«Les discussions sur le cadre financier pluriannuel et les ressources propres ont été interrompues. Sans une proposition viable de la présidence allemande du Conseil pour augmenter les plafonds maximaux, il est impossible d'aller de l'avant », a déclaré le porte-parole de l'Assemblée européenne Jaume Duch dans un message sur le réseau social Twitter.

"Les marges et la flexibilité devraient être utilisées pour des besoins éventuels, pas pour des astuces budgétaires", a-t-il déclaré.

L'enjeu est un septième cycle de négociations entre les négociateurs du Parlement européen, du Conseil et de la Commission – cette dernière en tant que médiateur -, qui a été interrompue ce soir en raison du mécontentement de l'Assemblée européenne à l'égard de la proposition présentée par l'actuelle présidence allemande de l'UE.

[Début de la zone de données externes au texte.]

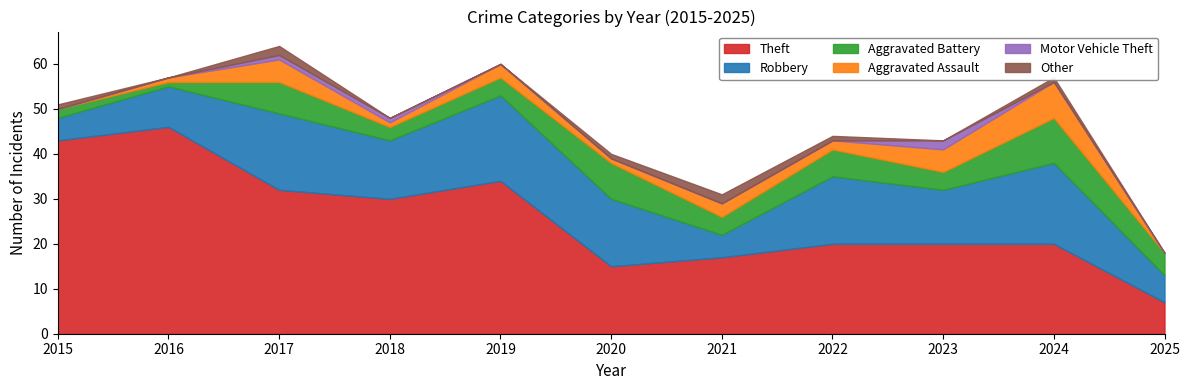

At 2019, list the series in order from largest to smallest.

Theft, Robbery, Aggravated Battery, Aggravated Assault, Motor Vehicle Theft, Other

«Nous avons suspendu la réunion car il était impossible d'avancer sur la base d'une proposition inacceptable, basée sur le recyclage de l'argent et qui prévoyait de nouvelles coupes à l'avenir», a expliqué à Lusa le député PSD José Manuel Fernandes, l'un des négociateurs du Parlement européen.

Le fonctionnaire a souligné que l'Assemblée européenne souhaitait que «les programmes européens qui ont une énorme valeur ajoutée et qui sont nécessaires, comme Horizon 2020, le programme de santé, Erasmus et InvestEU, soient renforcés par de nouveaux fonds».

Autrement dit, "qu'ils sont vraiment renforcés" et ne dépendent pas de l'argent prélevé sur d'autres programmes ", a ajouté José Manuel Fernandes.

Accusant le Conseil d'avoir «tenté de tromper l'opinion publique», l'élu social-démocrate a insisté sur le fait que «chaque euro du budget doit être utilisé, il ne peut pas être perdu», et il doit y avoir de la flexibilité pour le faire.

Une position similaire a été exprimée par l'eurodéputée PS Margarida Marques, qui a critiqué dans des déclarations à Lusa le fait qu '«il n'y a pas de proposition claire sur la table», ce qui a conduit les négociateurs du Parlement européen à dire qu' «ils n'étaient pas en mesure de négocier».

"Nous essayons de faire en sorte que les programmes européens à plus forte valeur ajoutée voient leur financement augmenter", tout en veillant à ce que "les enveloppes nationales ne soient pas modifiées", a ajouté le négociateur de l'Assemblée européenne.

Margarida Marques a déclaré que l'objectif de cette "position plus dure" prise aujourd'hui est que, d'ici fin octobre, "il y aura un accord politique", à la fois en ce qui concerne le cadre financier pluriannuel 2021-2027 et le Fonds de relance post-crise de covid-19.

"On ne peut sous-estimer le budget, qui jouera un rôle important, notamment après le Fonds de relance", a conclu l'élu socialiste.

Il a alors été convenu que les négociations en trilogue seraient suspendues jusqu'à ce que la présidence allemande du Conseil présente une nouvelle proposition, qui devrait avoir lieu dans les prochains jours.

En juillet dernier, le Conseil européen a approuvé un cadre financier pluriannuel pour 2021-2027 de 1,074 milliard d'euros et un fonds de relance de 750 milliards pour faire face à la crise générée par le covid-19.

Le Parlement européen, qui a le dernier mot dans les négociations, a répété qu'il n'accepterait pas de coupes injustifiées dans le budget de l'Union, insistant également sur la question des ressources propres.